Several other non-asbestos related respiratory and non-respiratory conditions have symptoms similar to those of asbestos-associated diseases. It is important to distinguish these conditions, for some of which have specific treatments different from asbestos-related non-malignant diseases, for which medical treatment is entirely symptomatic (see table).
It is also important to distinguish non-malignant asbestos-associated conditions from malignant conditions such as lung cancer and mesothelioma. In cases that are not clear cut, a referral to a pulmonary specialist for further workup is indicated.
|Asbestos-Related Condition||Differential Diagnosis: Respiratory Condition||Differential Diagnosis: Non-Respiratory Condition|
|Asbestos-related non-malignant pleural disease||Single pleural plaques
Single calcified pleural plaques
Bilateral calcified pleural plaques
Diffuse pleural thickening
Rounded atelectasis (folded lung)
|Prior thoracic surgery/chest wall configuration|
|Lung carcinoma||Other causes of a solitary pulmonary nodule
- The exposure history focuses on finding information on exposures to asbestos.
- The medical history focuses on smoking history and other respiratory conditions.
- The most typical abnormal finding on examination of patients with a history of asbestos exposure is bibasilar end-inspiratory rales on auscultation.
- Patients with asbestosis present to the clinician with the chief complaint of insidious onset of dyspnea on exertion.

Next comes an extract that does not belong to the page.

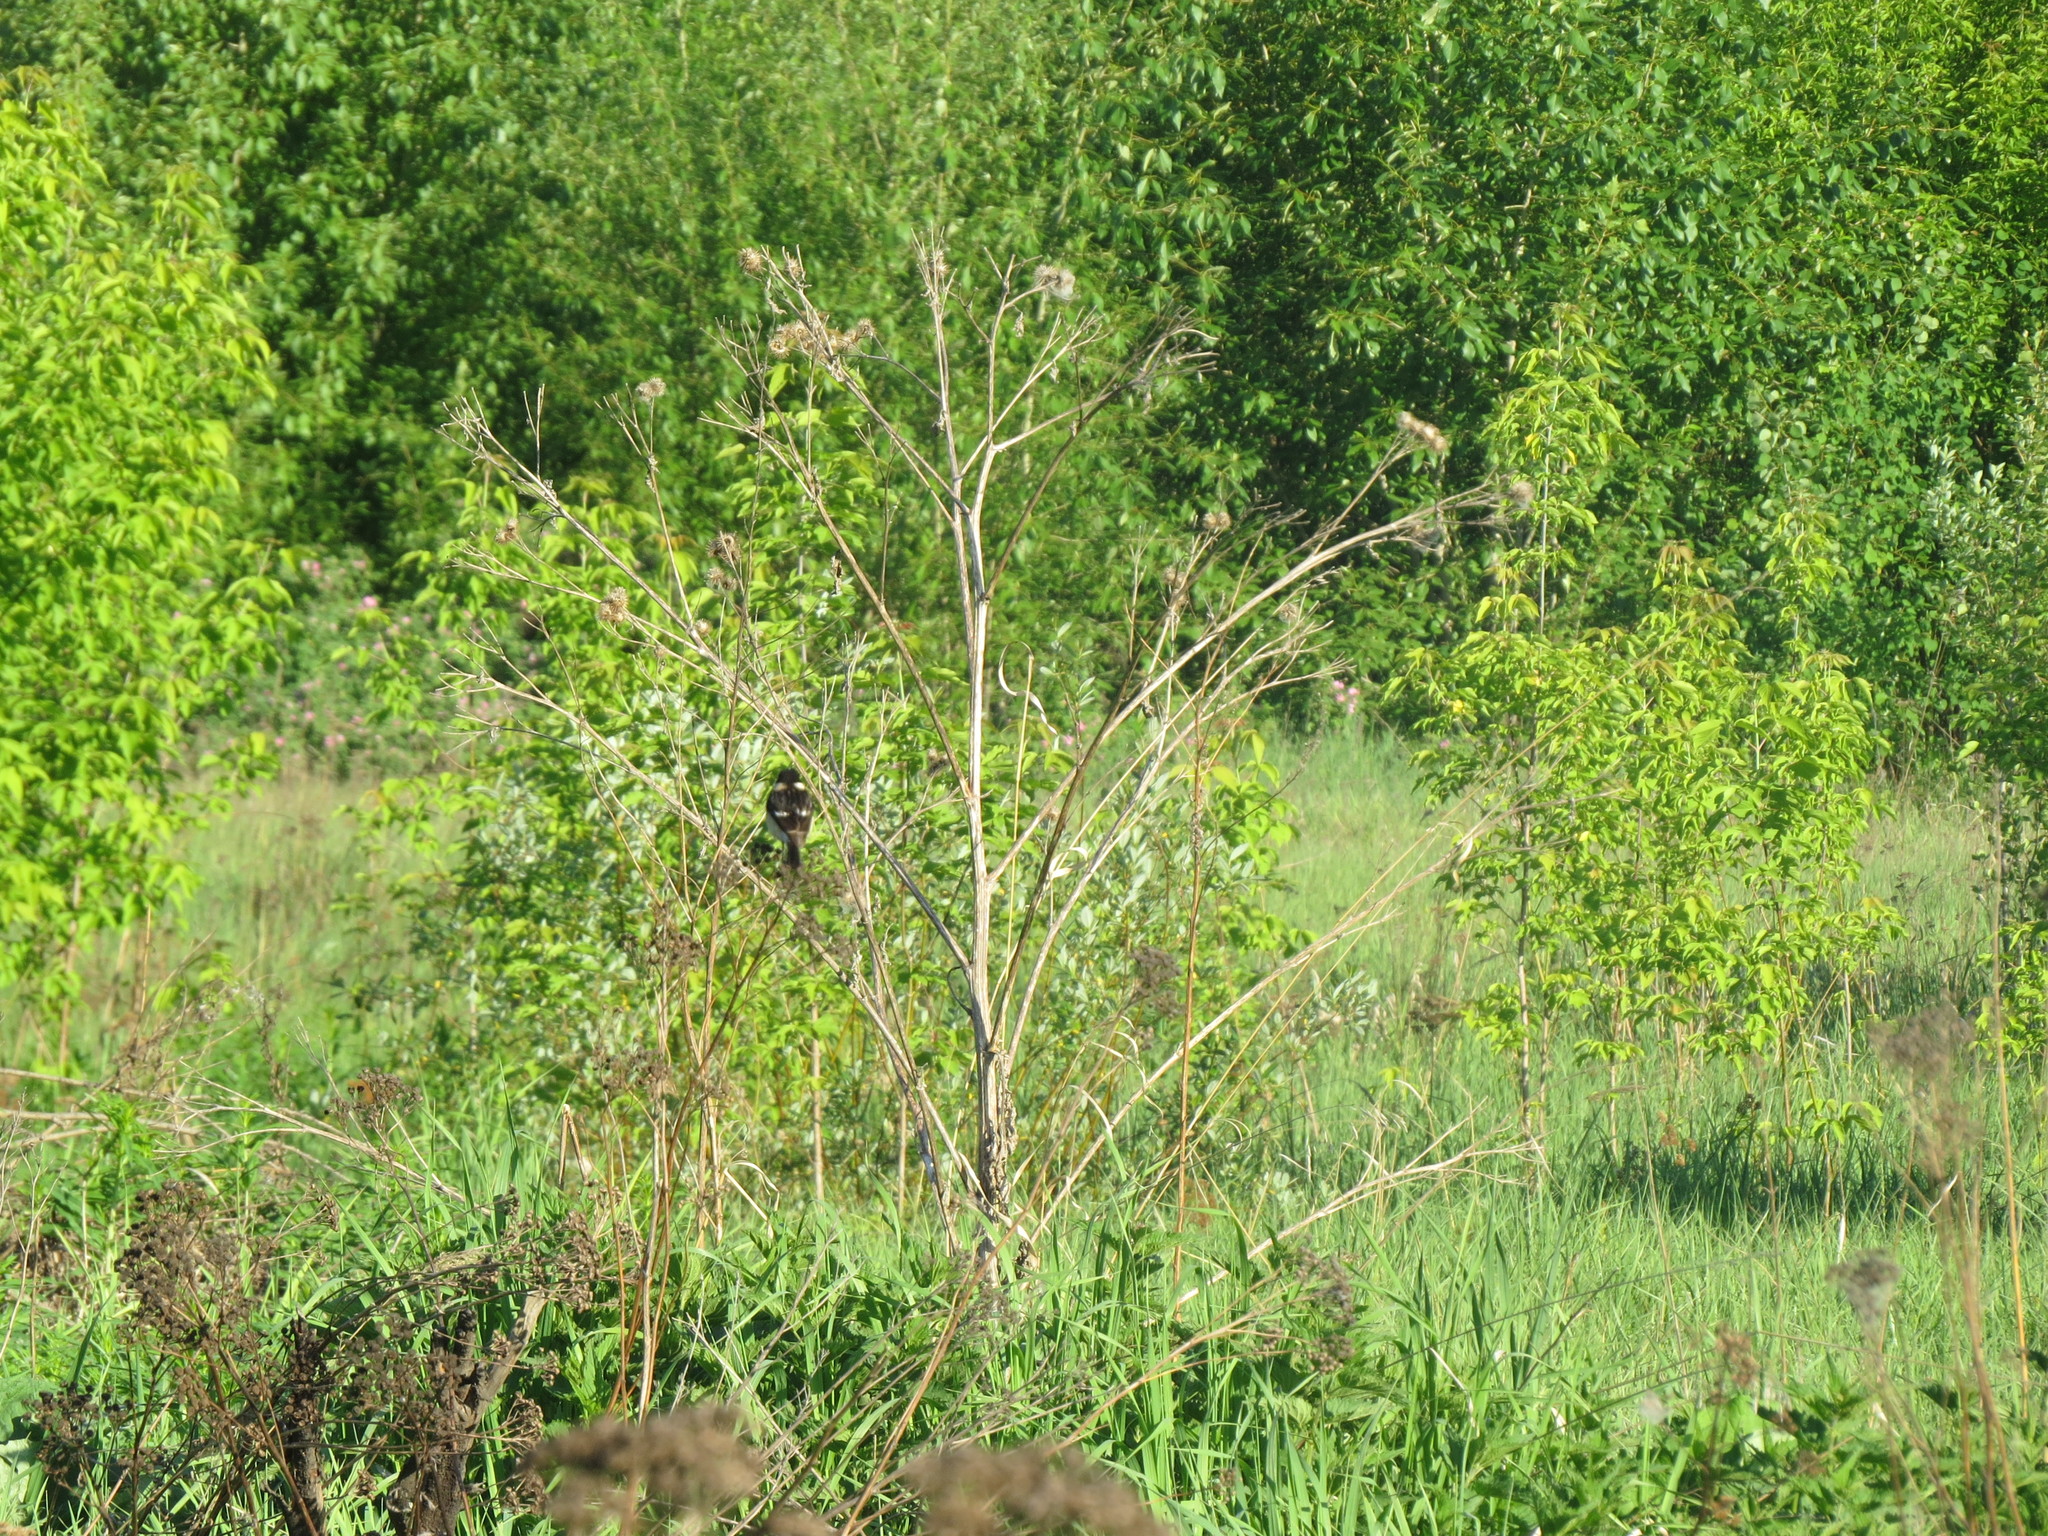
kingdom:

- Asbestos-related non-malignant pleural abnormalities typically do not cause symptoms, although some patients experience progressive dyspnea and chest pain.
- Lung cancer can be asymptomatic, but in the later stages patients experience fatigue, weight loss, chest pain, dyspnea, or hemoptysis.
- Mesothelioma can be asymptomatic, but patients usually present in later stages of the disease, at which point dyspnea and chest pain are common.